Time complexity: $\Omicron(V + ElogE + EV) = \Omicron(ElogE)$
Space complexity: $\Omicron(V+E)$

Let's implement Kruskal implement in python

In [10]:
class Graph:
    def __init__(self, vertices) -> None:
        self.vertices = vertices
        self.graph = []
        self.nodes = []
        self.mst = []

    def add_edge(self, s, d, w):
        self.graph.append([s, d, w])
    
    def add_node(self, value):
        self.nodes.append(value)

    def print_solution(self, s, d, w):
        for s, d, w in self.mst:
            print("%s - %s - %s" % (s, d, w))

    def kruskal(self):
        i, e = 0, 0
        ds = DisjointClass(self.nodes)
        self.graph = sorted(self.graph, key=lambda item: item[2])
        while e < self.vertices - 1:
            s, d, w = self.graph[i]
            i += 1
            x = ds.find(s)
            y = ds.find(d)
            if x != y:
                e += 1
                self.mst.append([s, d, w])
                ds.union(x, y)
        self.print_solution(s, d, w)


g = Graph(5)
g.add_node("A")
g.add_node("B")
g.add_node("C")
g.add_node("D")
g.add_node("E")

g.add_edge("A", "B", 5)
g.add_edge("A", "C", 13)
g.add_edge("A", "E", 15)
g.add_edge("B", "A", 5)
g.add_edge("B", "C", 10)
g.add_edge("B", "D", 8)
g.add_edge("C", "A", 13)
g.add_edge("C", "B", 10)
g.add_edge("C", "E", 20)
g.add_edge("C", "D", 6)
g.add_edge("D", "B", 8)
g.add_edge("D", "C", 6)
g.add_edge("E", "A", 15)
g.add_edge("E", "C", 20)

g.kruskal()

A - B - 5
C - D - 6
B - D - 8
A - E - 15


## Prim's algorithm

Also a greedy algorithm. It finds the minimum spanning tree for weighted undirected graphs in following ways:

1. Take any vertex as a source set its weight to $0$ and all other vertices weight to infinity
2. For every adjacent vertices if the current weight is more than current edge then we set it to current edge
3. Then we mark current vertex as visited
4. Repeat these steps for all vertices in increasing order of weight

In [12]:
import sys
class Graph:
    def __init__(self, vertex_num, edges, nodes):
        self.vertex_num = vertex_num
        self.edges = edges
        self.nodes = nodes
        self.mst = []

    def print_solution(self):
        print("Edge : Weight")
        for s, d, w in self.mst:
            print("%s - %s - %s" % (s, d, w))

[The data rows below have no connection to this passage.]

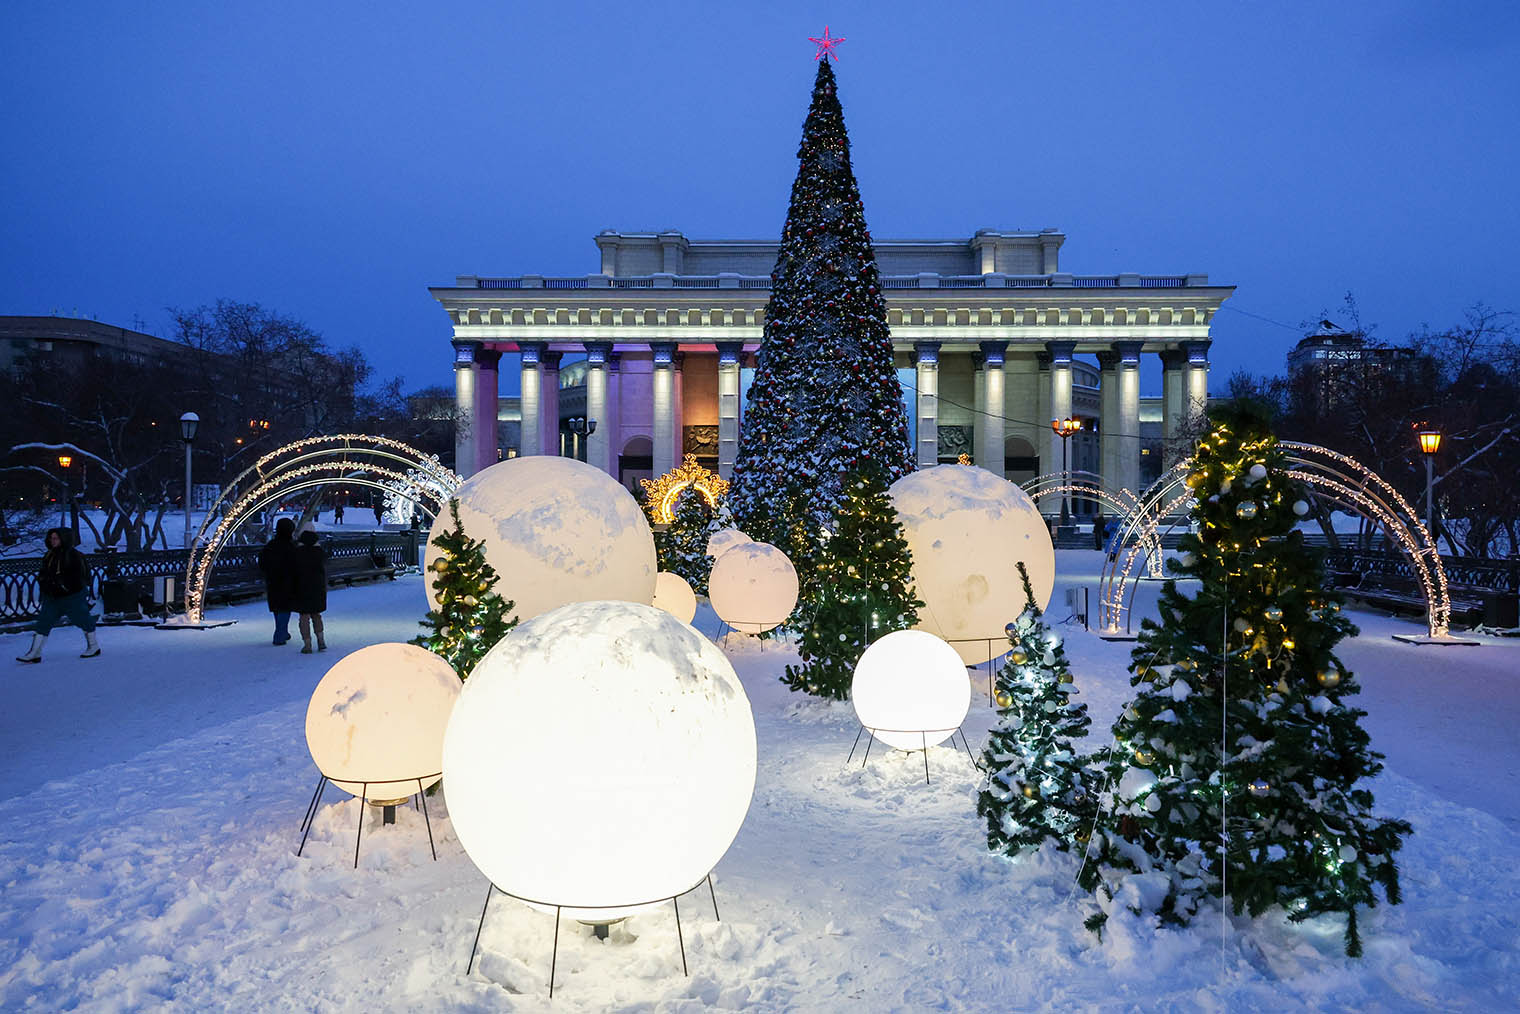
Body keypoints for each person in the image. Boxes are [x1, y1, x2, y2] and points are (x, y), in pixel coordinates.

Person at [16, 528, 99, 662]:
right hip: (52, 596)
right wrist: (44, 583)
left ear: (64, 539)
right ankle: (34, 653)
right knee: (44, 621)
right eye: (51, 538)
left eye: (56, 538)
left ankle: (93, 646)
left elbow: (79, 576)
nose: (52, 541)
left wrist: (64, 586)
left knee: (82, 619)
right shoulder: (49, 554)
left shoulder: (74, 555)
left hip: (72, 596)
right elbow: (44, 573)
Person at [258, 517, 299, 645]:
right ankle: (280, 633)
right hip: (288, 581)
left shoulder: (271, 546)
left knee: (277, 606)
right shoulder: (291, 547)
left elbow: (262, 562)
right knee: (285, 607)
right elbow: (296, 564)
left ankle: (282, 631)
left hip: (273, 580)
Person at [293, 527, 328, 654]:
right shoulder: (319, 553)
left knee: (304, 617)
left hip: (301, 587)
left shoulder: (297, 553)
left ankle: (307, 644)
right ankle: (321, 640)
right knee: (316, 615)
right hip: (317, 587)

    # Time complexity O(V^3) | Space complexity is O(V)
    def prim(self):
        visited = [0]*self.vertex_num
        edge_num = 0
        visited[0] = True
        while edge_num < self.vertex_num - 1:
            min = sys.maxsize
            for i in range(self.vertex_num):
                if visited[i]:
                    for j in range(self.vertex_num):
                        if((not visited[j] and self.edges[i][j])):
                            if min > self.edges[i][j]:
                                min = self.edges[i][j]
                                s = i
                                d = j

            self.mst.append([self.nodes[s], self.nodes[d], self.edges[s][d]])
            visited[d] = True
            edge_num += 1
        self.print_solution()


edges = [[0, 10, 20, 0, 0],
         [10, 0, 30, 5, 0],
         [20, 30, 0, 15, 6],
         [0, 5, 15, 0, 8],
         [0, 0, 6, 8, 0]]

nodes = ["A", "B", "C", "D", "E"]

g = Graph(5, edges=edges, nodes=nodes)
g.prim()


Edge : Weight
A - B - 10
B - D - 5
D - E - 8
E - C - 6


### Comparison of Kruskal and Prim

#### Kruskal

* Concentrates on edges
* Finalize edge in each iteration


#### Prim

* Concentrate on vertices
* Finalize vertex in each iteration

### Applications

#### Krruskal applications

* Landing cables
* TV network
* Tour operations
* LAN networks
* A network of pipes for drinking water or natural gas
* An electric grid
* Single link cluster


#### Prim applications
* Network for roads and rail tracks connecting all the cities
* Irrigation channels and placing microware towers
* Desinging a fiber optic grid or ICs
* Traveling Salesman Problem
* Cluster analysis
* Pathfinding algorithms used in AI